Semantic Tech & Business Conference
San Francisco 2-5 June, 2013
Register
I can not really get away with making a statement like “Better still, download and install a triplestore [such as 4Store], load up the approximately 80 million triples and practice some SPARQL on them” and then not following it up.
I made it in my previous post Get Yourself a Linked Data Piece of WorldCat to Play With in which I was highlighting the release of a download file containing RDF descriptions of the 1.2 million most highly held resources in WorldCat.org – to make the cut, a resource had to be held by more than 250 libraries.
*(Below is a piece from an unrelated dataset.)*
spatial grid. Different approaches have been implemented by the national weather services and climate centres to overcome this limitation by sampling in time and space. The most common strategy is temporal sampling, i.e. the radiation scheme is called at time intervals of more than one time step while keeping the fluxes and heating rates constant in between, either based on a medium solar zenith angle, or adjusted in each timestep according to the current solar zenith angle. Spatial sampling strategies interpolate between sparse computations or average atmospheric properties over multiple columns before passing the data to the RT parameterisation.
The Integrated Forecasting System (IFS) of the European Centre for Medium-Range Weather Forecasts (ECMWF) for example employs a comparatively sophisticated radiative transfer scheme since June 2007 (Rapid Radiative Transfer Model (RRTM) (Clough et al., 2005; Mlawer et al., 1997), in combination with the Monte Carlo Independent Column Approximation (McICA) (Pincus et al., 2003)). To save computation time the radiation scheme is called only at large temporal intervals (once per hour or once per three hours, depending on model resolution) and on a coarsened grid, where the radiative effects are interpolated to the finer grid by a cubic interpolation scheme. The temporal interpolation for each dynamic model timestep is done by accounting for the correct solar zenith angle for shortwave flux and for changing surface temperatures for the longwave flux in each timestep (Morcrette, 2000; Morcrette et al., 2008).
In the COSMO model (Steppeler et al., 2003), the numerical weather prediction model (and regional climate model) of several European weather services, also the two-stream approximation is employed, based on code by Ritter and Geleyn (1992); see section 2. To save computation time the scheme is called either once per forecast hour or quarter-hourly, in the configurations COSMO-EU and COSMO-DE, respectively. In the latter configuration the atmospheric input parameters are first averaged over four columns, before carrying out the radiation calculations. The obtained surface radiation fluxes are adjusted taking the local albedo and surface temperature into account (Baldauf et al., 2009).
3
So here for those that are interested is a step by step description of what I did to follow my own encouragement to load up the triples and start playing.
Step 1
Choose a triplestore. I followed my own advise and chose 4Store. The main reasons for this choice were that it is open source yet comes from an environment where it was the base platform for a successful commercial business, so it should work. Also in my years rattling around the semantic web world, 4Store has always been one of those tools that seemed to be on everyone’s recommendation list.
Looking at some of the blurb – 4store is optimised to run on shared–nothing clusters of up to 32 nodes, linked with gigabit Ethernet – at times holding and running queries over databases of 15GT, supporting a Web application used by thousands of people – you may think it might be a bit of overkill for a tool to play with at home, but hay if it works does that matter!
Step 2
Operating system. Unsurprisingly for a server product, 4Store was developed to run on Unix-like systems. I had three options. I could resurrect that old Linux loaded pc in the corner, fire up an Amazon Web Service image with 4Store built in (such as the one built for the Billion Triple Challenge), or I could use the application download for my Mac.
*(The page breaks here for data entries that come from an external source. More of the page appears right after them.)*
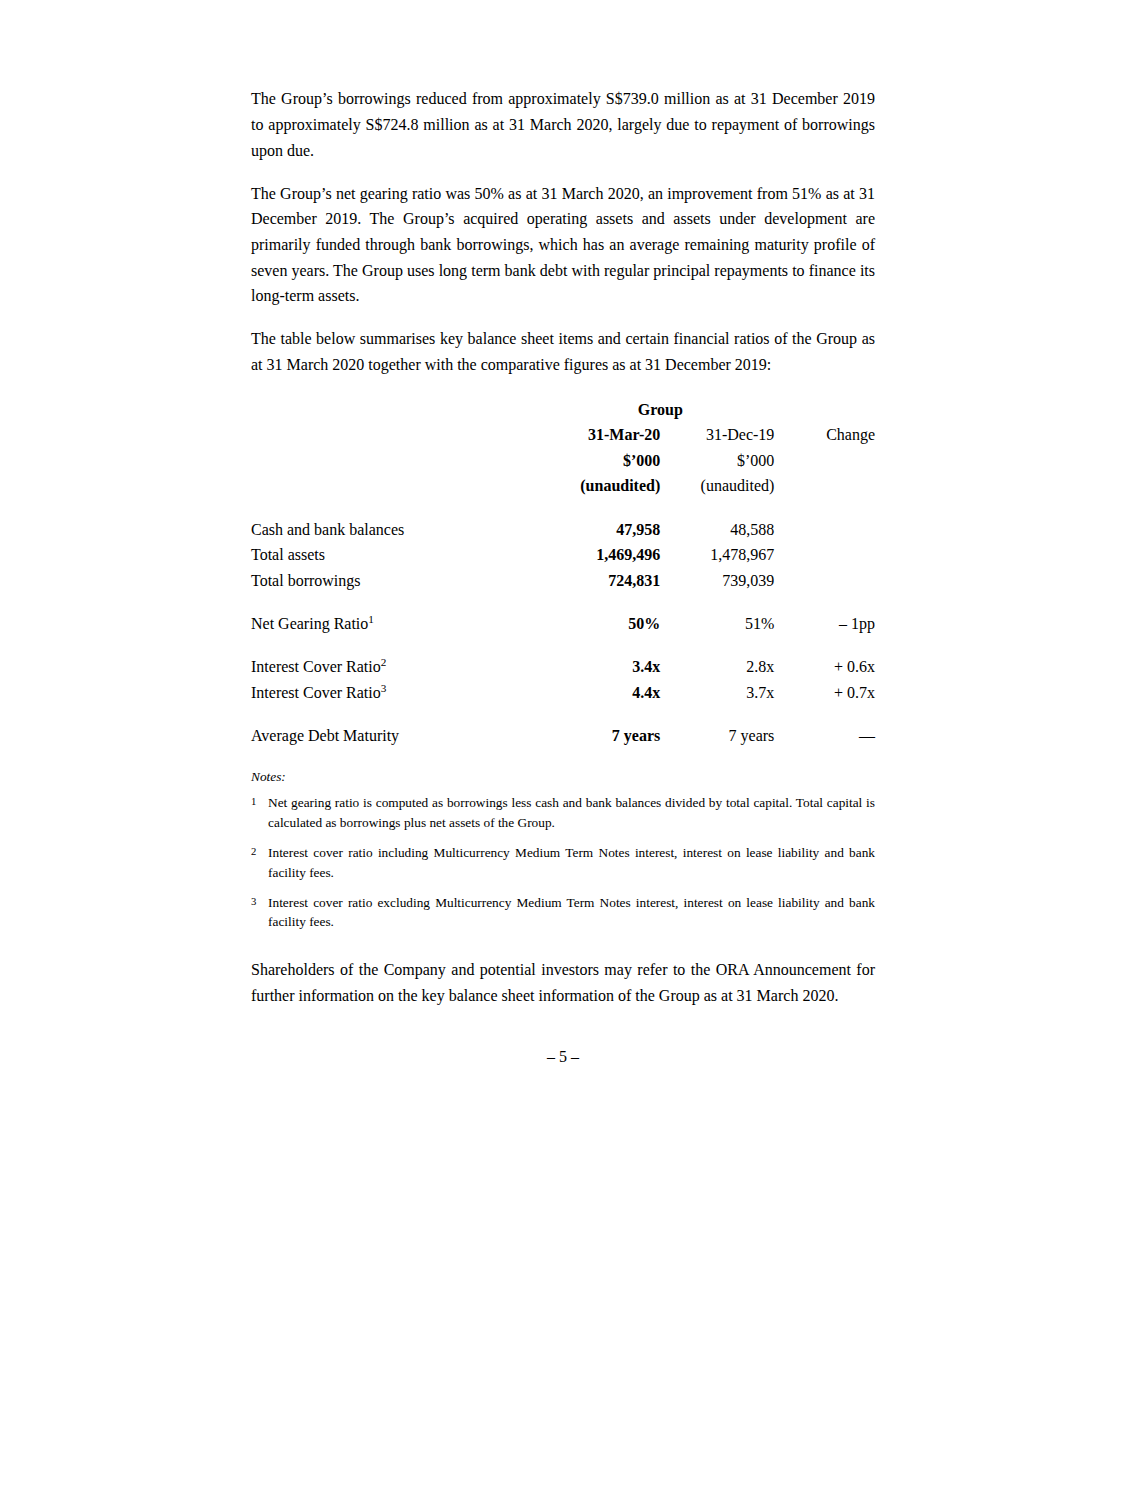The Group’s borrowings reduced from approximately S$739.0 million as at 31 December 2019 to approximately S$724.8 million as at 31 March 2020, largely due to repayment of borrowings upon due.
The Group’s net gearing ratio was 50% as at 31 March 2020, an improvement from 51% as at 31 December 2019. The Group’s acquired operating assets and assets under development are primarily funded through bank borrowings, which has an average remaining maturity profile of seven years. The Group uses long term bank debt with regular principal repayments to finance its long-term assets.
The table below summarises key balance sheet items and certain financial ratios of the Group as at 31 March 2020 together with the comparative figures as at 31 December 2019:
| | Group | |
| | 31-Mar-20 | 31-Dec-19 | Change |
| | $’000 | $’000 | |
| | (unaudited) | (unaudited) | |
| Cash and bank balances | 47,958 | 48,588 | |
| Total assets | 1,469,496 | 1,478,967 | |
| Total borrowings | 724,831 | 739,039 | |
| Net Gearing Ratio 1 | 50% | 51% | – 1pp |
| Interest Cover Ratio 2 | 3.4x | 2.8x | + 0.6x |
| Interest Cover Ratio 3 | 4.4x | 3.7x | + 0.7x |
| Average Debt Maturity | 7 years | 7 years | — |
Notes:
1
Net gearing ratio is computed as borrowings less cash and bank balances divided by total capital. Total capital is calculated as borrowings plus net assets of the Group.
2
Interest cover ratio including Multicurrency Medium Term Notes interest, interest on lease liability and bank facility fees.
3
Interest cover ratio excluding Multicurrency Medium Term Notes interest, interest on lease liability and bank facility fees.
Shareholders of the Company and potential investors may refer to the ORA Announcement for further information on the key balance sheet information of the Group as at 31 March 2020.
– 5 –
As I was only needing it for personal playing, I went for the path of least resistance and went for the Mac application. The Mac in question being a fairly modern MacBook Air. The following instructions are therefore Mac oriented, but should not be too difficult to replicate on your OS of choice.
Step 3
Download and install. I downloaded the 15Mb, latest version of the application from the download server: http://4store.org/download/macosx/. As with most Mac applications, it was just a matter of opening up the downloaded 4store-1.1.5.dmg file and dragging the 4Store icon into my applications folder. (Time saving tip, whilst you are doing the next step you can be downloading the 1Gb WorldCat data file in the background, from here)
Step 4
Setup and load. Clicking on the 4Store application opens up a terminal window to give you command line access to controlling your triple store. Following the simple but effective documentation, I needed to create a dataset, which I called WorldCatMillion:
$ 4s-backend-setup WorldCatMillion
Next start the database:
$ 4s-backend WorldCatMillion
Then I need to load the triples from the WorldCat Most Highly Held data set. This step takes a while – over an hour on my system.
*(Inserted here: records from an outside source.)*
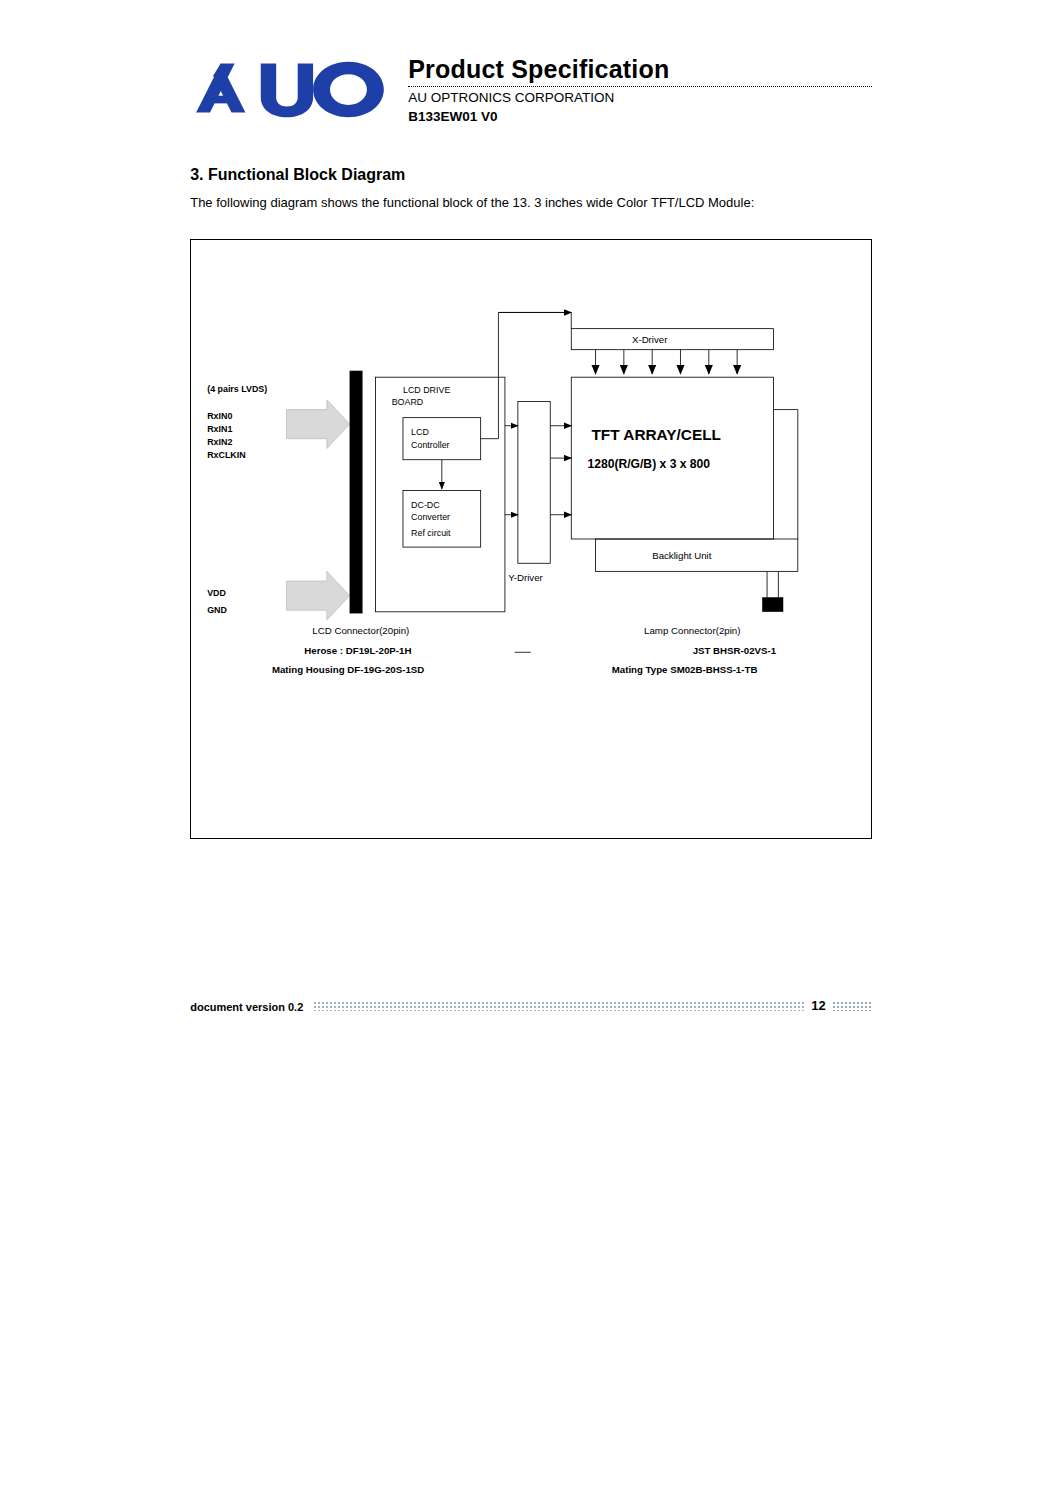Product Specification
AU OPTRONICS CORPORATION
B133EW01 V0
3. Functional Block Diagram
The following diagram shows the functional block of the 13. 3 inches wide Color TFT/LCD Module:
(4 pairs LVDS) RxIN0 RxIN1 RxIN2 RxCLKIN VDD GND LCD DRIVE BOARD LCD Controller DC-DC Converter Ref circuit Y-Driver X-Driver TFT ARRAY/CELL 1280(R/G/B) x 3 x 800 Backlight Unit LCD Connector(20pin) Lamp Connector(2pin) Herose : DF19L-20P-1H JST BHSR-02VS-1 Mating Housing DF-19G-20S-1SD Mating Type SM02B-BHSS-1-TB
document version 0.2 12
$ 4s-import WorldCatMillion –format ntriples /Users/walllisr/Downloads/WorldCatMostHighlyHeld-2012-05-15.nt
This single command line, which may have wrapped on to more than one line in your browser, looks a bit complicated but all it is doing is telling the import process to import the file, which I had downloaded and unziped (automatically on the Mac – you may have to use gunzip on another system), which is formatted as ntriples, into my WorldCatMillion dataset.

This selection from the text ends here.